N° 31

SÉNAT

SESSION ORDINAIRE DE 1998-1999

Annexe au procès verbal de la séance du 21 octobre 1998.

RAPPORT D'INFORMATION

FAIT

au nom de la commission des Finances, du contrôle budgétaire et des comptes économiques de la Nation (1),

sur


le financement et l'organisation de la politique de lutte contre le cancer

Par M. Jacques OUDIN,

Sénateur.

(1) Cette commission est composée de : MM. Alain Lambert, président ; Jacques Oudin, Claude Belot, Mme Marie-Claude Beaudeau, MM. Roland du Luart, Bernard Angels, André Vallet, vice-présidents ; Jacques-Richard Delong, Marc Massion, Michel Sergent, François Trucy, secrétaires ; Philippe Marini, rapporteur général ; Philippe Adnot, Denis Badré, René Ballayer, Jacques Baudot, Mme Maryse Bergé-Lavigne, MM. Roger Besse, Maurice Blin, Joël Bourdin, Gérard Braun, Auguste Cazalet, Michel Charasse, Jacques Chaumont, Jean Clouet, Yvon Collin, Jean-Pierre Demerliat, Thierry Foucaud, Yann Gaillard, Hubert Haenel, Claude Haut, Alain Joyandet, Jean-Philippe Lachenaud, Claude Lise, Paul Loridant, Michel Mercier, Gérard Miquel, Michel Moreigne, Joseph Ostermann, Jacques Pelletier,
Louis-Ferdinand de Rocca Serra, Henri Torre, René Trégouët.

Santé publique. - Cancer.

INTRODUCTION

Mesdames, Messieurs,

Le cancer est en voie de devenir la première pathologie et la première cause de mortalité des Français.
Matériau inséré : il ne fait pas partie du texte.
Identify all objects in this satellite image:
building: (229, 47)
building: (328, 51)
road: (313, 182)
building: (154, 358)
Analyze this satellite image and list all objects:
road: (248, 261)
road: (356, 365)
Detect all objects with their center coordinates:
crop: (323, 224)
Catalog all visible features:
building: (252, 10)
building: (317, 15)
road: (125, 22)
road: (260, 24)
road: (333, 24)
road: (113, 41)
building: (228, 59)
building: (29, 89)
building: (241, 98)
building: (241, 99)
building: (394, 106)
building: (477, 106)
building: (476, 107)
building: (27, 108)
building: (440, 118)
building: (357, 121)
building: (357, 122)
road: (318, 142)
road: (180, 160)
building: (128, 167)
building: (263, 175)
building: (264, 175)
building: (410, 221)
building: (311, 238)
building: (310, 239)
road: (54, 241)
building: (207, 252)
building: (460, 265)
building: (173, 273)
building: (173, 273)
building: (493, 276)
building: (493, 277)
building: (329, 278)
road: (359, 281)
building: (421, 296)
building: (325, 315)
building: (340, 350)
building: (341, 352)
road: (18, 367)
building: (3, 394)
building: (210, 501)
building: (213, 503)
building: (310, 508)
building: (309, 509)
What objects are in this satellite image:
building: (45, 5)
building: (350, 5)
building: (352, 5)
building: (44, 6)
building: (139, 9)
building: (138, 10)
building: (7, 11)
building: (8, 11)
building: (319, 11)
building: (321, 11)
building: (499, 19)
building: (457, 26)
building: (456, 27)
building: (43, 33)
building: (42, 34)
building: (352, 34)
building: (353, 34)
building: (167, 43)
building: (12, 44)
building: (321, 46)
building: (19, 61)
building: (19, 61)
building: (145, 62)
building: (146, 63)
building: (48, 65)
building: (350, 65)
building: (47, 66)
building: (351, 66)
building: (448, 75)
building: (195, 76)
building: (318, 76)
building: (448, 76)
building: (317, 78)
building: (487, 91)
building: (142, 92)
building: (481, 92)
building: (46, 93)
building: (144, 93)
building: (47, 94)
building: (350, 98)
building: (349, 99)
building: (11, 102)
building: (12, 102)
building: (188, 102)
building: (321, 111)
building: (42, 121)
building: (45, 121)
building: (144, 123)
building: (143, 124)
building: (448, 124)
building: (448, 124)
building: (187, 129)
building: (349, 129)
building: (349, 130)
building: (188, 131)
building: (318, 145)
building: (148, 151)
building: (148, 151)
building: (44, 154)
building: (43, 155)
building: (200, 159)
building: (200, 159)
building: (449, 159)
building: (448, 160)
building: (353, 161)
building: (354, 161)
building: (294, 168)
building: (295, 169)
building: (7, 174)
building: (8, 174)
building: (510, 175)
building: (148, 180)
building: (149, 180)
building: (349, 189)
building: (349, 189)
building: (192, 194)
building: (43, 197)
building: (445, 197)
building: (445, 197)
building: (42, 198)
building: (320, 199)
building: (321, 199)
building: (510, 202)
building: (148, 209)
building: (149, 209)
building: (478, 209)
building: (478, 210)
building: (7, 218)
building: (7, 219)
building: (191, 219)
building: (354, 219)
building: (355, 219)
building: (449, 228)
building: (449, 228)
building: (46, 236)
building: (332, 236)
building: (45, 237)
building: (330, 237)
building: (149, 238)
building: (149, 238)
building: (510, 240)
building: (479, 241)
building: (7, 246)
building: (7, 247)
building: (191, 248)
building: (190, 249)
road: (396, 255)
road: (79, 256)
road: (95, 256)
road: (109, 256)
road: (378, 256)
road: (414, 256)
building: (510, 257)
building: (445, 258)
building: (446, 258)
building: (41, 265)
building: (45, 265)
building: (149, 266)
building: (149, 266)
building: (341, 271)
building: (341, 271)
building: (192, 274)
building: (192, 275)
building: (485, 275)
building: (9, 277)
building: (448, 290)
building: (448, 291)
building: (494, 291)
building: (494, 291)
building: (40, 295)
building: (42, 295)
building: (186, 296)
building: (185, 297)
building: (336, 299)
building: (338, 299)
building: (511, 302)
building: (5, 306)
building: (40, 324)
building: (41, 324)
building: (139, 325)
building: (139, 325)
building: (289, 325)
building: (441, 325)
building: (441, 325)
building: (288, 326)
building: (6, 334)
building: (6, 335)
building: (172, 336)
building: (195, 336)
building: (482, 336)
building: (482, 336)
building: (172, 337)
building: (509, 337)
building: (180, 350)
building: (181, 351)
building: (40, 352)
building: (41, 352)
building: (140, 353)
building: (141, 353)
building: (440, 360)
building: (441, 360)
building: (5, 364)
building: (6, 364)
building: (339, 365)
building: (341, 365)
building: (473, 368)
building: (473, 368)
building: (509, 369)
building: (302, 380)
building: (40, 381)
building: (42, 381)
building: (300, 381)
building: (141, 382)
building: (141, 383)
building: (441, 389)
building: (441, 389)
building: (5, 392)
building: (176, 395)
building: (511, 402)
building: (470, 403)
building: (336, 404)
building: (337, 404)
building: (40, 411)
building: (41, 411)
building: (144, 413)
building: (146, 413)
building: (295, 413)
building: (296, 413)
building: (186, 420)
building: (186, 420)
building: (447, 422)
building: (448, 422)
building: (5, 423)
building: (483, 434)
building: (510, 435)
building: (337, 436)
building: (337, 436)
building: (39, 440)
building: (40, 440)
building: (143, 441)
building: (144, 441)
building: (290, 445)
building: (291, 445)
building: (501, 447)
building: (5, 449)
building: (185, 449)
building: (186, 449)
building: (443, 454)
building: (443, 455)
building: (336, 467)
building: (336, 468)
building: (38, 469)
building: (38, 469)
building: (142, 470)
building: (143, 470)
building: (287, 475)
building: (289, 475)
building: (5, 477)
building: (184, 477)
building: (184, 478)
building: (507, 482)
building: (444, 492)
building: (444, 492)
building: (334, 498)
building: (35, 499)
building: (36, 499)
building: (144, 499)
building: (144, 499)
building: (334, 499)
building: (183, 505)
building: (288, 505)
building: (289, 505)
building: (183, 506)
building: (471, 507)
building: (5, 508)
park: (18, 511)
A ce titre, il constitue le principal défi lancé à notre système de santé.

Or, nul ne sait exactement quelle est la part des dépenses d'assurance maladie consacrée à la lutte contre le cancer, ni si ces sommes sont efficacement employées. Cette lacune de l'information financière est, en soi, révélatrice d'un défaut d'organisation.

Le scandale de l'ARC a jeté un doute durable dans l'esprit des Français sur le financement de la politique de lutte contre le cancer. L'effort financier en faveur de cette politique est pourtant inévitablement appelé à s'accroître, en raison du coût des innovations thérapeutiques.

Par ailleurs, les insuffisances de la politique de lutte contre le cancer sont révélatrices des dysfonctionnements plus généraux du système de soins.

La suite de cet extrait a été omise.